- What you will do -
Among the records that follow, set down only the lines from the one containing "Mishra, A.; Mishra, D." to the one containing "Narduzzo, A.; Rocco, E.;", both included, exactly.
____ Supplied records
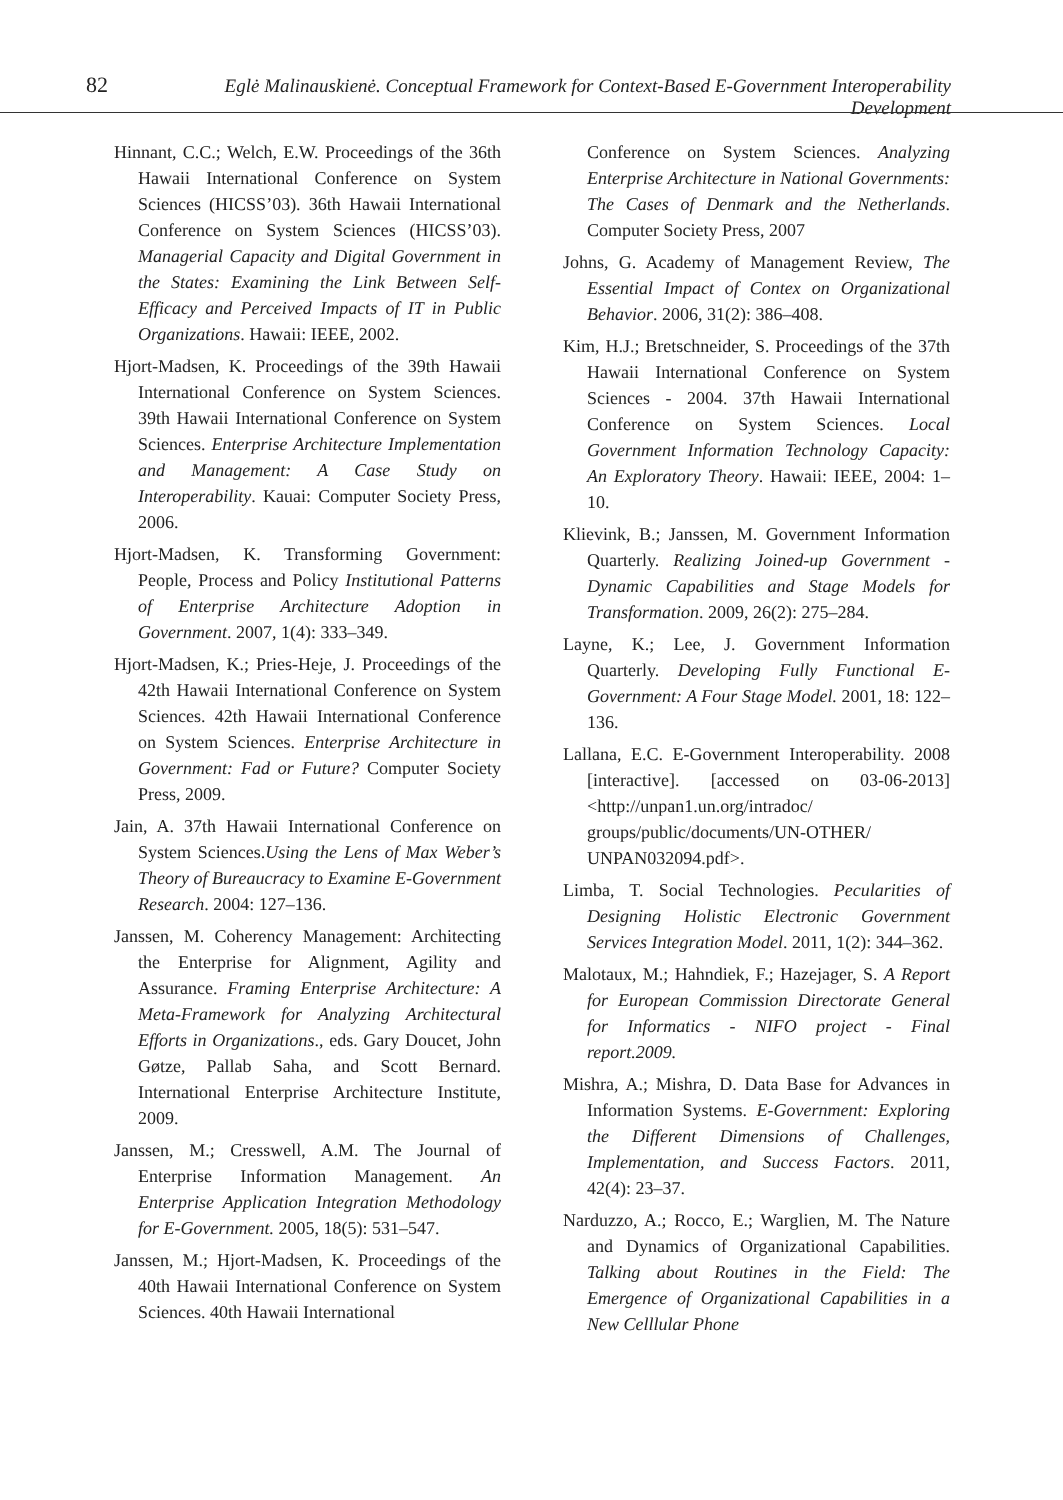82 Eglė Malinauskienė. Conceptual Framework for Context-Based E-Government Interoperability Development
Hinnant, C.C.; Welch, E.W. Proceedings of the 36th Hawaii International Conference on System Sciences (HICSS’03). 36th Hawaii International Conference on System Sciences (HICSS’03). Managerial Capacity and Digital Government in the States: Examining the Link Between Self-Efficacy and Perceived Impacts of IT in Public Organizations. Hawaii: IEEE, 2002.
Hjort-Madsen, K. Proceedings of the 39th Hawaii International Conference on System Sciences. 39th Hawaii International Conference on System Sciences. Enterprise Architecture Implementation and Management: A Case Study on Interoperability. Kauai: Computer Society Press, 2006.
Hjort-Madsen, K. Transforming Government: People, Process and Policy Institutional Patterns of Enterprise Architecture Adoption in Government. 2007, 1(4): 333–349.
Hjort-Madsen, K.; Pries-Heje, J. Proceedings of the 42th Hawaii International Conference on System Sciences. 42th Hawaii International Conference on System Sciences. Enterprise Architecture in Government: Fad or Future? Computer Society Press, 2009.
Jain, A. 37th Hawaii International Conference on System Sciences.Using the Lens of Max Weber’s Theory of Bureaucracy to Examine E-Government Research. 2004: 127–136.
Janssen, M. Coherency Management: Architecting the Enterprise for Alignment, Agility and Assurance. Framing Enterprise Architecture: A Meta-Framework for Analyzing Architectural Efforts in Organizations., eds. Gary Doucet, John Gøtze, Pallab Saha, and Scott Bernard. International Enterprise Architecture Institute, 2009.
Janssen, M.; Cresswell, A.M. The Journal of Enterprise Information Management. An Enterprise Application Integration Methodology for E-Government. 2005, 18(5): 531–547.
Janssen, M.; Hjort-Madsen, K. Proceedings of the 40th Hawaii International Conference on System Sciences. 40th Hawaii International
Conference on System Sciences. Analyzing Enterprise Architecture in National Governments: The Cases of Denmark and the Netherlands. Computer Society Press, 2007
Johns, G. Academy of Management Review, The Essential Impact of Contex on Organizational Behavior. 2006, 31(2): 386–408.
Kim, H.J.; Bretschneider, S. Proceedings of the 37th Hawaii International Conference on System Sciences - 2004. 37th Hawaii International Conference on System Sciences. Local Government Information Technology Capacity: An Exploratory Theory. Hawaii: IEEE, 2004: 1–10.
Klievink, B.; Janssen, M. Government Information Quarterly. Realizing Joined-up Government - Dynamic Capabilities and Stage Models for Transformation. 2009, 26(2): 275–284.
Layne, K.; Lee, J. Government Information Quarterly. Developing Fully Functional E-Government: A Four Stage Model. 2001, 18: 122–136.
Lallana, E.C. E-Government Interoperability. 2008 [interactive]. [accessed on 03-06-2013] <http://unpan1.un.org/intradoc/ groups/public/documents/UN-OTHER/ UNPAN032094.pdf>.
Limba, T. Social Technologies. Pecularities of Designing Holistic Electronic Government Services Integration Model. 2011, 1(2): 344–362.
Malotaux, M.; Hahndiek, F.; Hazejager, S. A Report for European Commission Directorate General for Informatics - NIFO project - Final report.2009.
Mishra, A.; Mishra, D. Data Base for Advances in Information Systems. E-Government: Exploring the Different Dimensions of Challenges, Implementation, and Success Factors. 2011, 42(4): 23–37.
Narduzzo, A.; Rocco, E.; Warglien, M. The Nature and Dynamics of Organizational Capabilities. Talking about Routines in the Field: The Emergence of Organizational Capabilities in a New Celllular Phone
________
____ Supplied records
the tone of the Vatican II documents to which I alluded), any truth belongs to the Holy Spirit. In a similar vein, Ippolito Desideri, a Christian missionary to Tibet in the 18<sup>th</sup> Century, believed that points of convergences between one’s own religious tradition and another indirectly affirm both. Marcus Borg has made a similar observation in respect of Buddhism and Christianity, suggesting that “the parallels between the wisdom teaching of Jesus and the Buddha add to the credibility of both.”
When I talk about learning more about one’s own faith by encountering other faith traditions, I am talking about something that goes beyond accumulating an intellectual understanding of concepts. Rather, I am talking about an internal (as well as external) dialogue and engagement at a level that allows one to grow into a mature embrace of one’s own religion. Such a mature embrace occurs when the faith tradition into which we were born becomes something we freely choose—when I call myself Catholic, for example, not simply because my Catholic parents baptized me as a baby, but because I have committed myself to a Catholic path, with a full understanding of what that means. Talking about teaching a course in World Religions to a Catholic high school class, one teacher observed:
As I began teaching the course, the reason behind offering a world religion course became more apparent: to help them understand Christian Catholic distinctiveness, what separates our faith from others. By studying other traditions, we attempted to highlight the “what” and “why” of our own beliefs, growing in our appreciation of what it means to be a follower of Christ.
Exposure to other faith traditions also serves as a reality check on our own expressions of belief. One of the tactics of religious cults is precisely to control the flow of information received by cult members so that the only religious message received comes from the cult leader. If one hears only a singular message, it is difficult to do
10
________
- Your solution -
Mishra, A.; Mishra, D. Data Base for Advances in Information Systems. E-Government: Exploring the Different Dimensions of Challenges, Implementation, and Success Factors. 2011, 42(4): 23–37.
Narduzzo, A.; Rocco, E.; Warglien, M. The Nature and Dynamics of Organizational Capabilities. Talking about Routines in the Field: The Emergence of Organizational Capabilities in a New Celllular Phone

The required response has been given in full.